Jayhawks show off a career still in flight

It may have taken 26 years, but things have finally started to settle down for the Jayhawks.

The five-piece alt-country band from Minneapolis has gone through a five-year hiatus and numerous lineup changes — including the decade-long departure of guitarist and vocalist Mark Olson, which left fellow guitarist Gary Louris in charge of the bulk of the band’s songwriting.

In 2009, the band reunited and Olson and Louris began collaborating on new material. On Saturday, at a nearly full Beaumont Club, the Jayhawks played a few of these new songs but drew predominantly from a large and dynamic back catalog to showcase and celebrate its great music.

The band opened its nearly two-hour set with the folksy “Wichita” and followed it with “Cinnamon Love” — a punchy rock song found on the band’s most recent album, “Mockingbird Time.”

The vocal tandem of Olson and Louris sounded nearly flawless. The harmonies during “Two Angels” and “She Walks in So Many Ways” created some impressive Byrds-esque moments in which each singer complemented the other without overpowering the song.

Songs like “Closer to Your Side” and “I’d Run Away,” which evokes Gram Parsons’ best material, highlight Olson and Louris’ craftsmanship as songwriters.

The setlist favored uptempo songs, which is also when the band is at its best.
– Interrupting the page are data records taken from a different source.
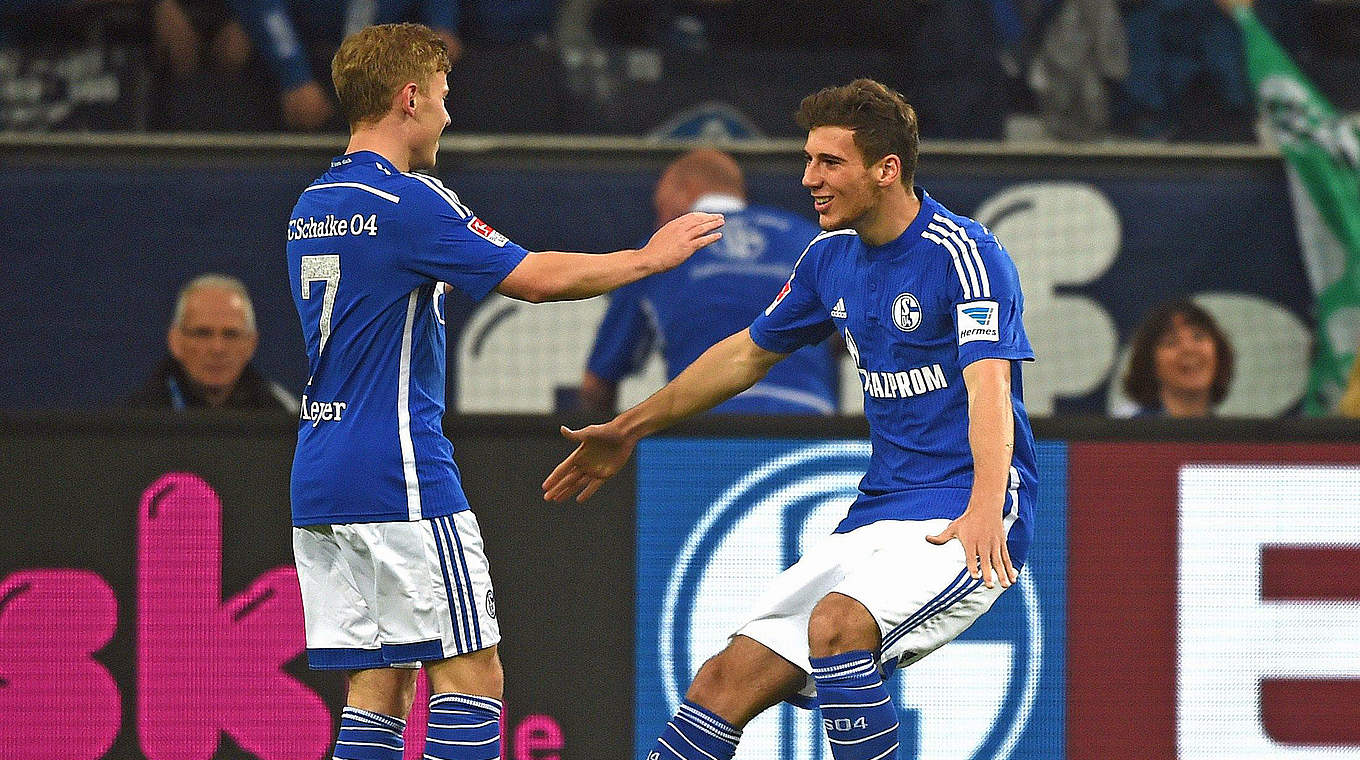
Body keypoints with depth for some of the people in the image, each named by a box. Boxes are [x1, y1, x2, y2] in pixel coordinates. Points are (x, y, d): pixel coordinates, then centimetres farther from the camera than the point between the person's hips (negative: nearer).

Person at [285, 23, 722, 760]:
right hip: (400, 478, -8)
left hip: (320, 479, 8)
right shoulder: (407, 202, -12)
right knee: (470, 673, -5)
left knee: (378, 685, 7)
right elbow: (535, 278, -11)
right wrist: (648, 257, 1)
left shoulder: (311, 208, 14)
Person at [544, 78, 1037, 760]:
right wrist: (631, 428, 32)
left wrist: (985, 506, -44)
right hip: (876, 517, 8)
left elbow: (988, 383, -28)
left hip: (965, 521, -8)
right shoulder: (831, 257, 10)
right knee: (729, 679, -4)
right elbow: (749, 353, 26)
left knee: (837, 623, -35)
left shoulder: (964, 254, -14)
The poppy “Miss Williams’ Guitar” (a love song for Olson’s former wife, singer/songwriter Victoria Williams) sounded great and featured some nice guitar work by Louris, whose fretwork was brilliant throughout the show.

Slower numbers provided a nice change of pace, like the melodic “Take Me With You (When You Go)” and “A Break in the Clouds.” The mood of the concert never dipped, but it threatened to drag during the all-too-slow “Clifton Bridge.” Fortunately, the band quickly followed it with the energetic “Angelyne” and the hypnotic “Black-Eyed Susan.”

The night’s best moments included an impassioned version of one of the Jayhawks’ best-known songs, “Blue,” which had the audience singing and clapping along.

A spirited take on the Sister Rosetta Tharpe gospel number “Up Above My Head” was equally memorable.

The night ended with a cover of Grand Funk Railroad’s “Bad Time” — a straightforward rock song proving that even if things have settled down for the Jayhawks, they can still throw a fun party.